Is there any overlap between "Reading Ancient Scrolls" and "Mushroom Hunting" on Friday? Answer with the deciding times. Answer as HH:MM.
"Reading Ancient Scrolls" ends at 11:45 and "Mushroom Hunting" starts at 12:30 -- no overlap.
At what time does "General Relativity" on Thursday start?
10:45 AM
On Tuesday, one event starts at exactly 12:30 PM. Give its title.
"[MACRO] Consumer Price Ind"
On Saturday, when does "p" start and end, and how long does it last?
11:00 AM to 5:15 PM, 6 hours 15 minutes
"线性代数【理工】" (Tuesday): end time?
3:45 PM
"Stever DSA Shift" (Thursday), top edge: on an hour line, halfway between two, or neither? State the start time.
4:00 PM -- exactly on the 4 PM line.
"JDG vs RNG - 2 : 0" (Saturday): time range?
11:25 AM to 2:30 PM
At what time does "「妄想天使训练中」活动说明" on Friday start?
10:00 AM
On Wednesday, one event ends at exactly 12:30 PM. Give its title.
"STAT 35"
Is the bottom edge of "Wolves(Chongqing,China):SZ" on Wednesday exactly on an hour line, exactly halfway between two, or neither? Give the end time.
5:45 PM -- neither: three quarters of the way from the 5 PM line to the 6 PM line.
**********
Copy all of the rows above, character for character, with no changes.

Is there any overlap between "Reading Ancient Scrolls" and "Mushroom Hunting" on Friday? Answer with the deciding times. Answer as HH:MM.
"Reading Ancient Scrolls" ends at 11:45 and "Mushroom Hunting" starts at 12:30 -- no overlap.
At what time does "General Relativity" on Thursday start?
10:45 AM
On Tuesday, one event starts at exactly 12:30 PM. Give its title.
"[MACRO] Consumer Price Ind"
On Saturday, when does "p" start and end, and how long does it last?
11:00 AM to 5:15 PM, 6 hours 15 minutes
"线性代数【理工】" (Tuesday): end time?
3:45 PM
"Stever DSA Shift" (Thursday), top edge: on an hour line, halfway between two, or neither? State the start time.
4:00 PM -- exactly on the 4 PM line.
"JDG vs RNG - 2 : 0" (Saturday): time range?
11:25 AM to 2:30 PM
At what time does "「妄想天使训练中」活动说明" on Friday start?
10:00 AM
On Wednesday, one event ends at exactly 12:30 PM. Give its title.
"STAT 35"
Is the bottom edge of "Wolves(Chongqing,China):SZ" on Wednesday exactly on an hour line, exactly halfway between two, or neither? Give the end time.
5:45 PM -- neither: three quarters of the way from the 5 PM line to the 6 PM line.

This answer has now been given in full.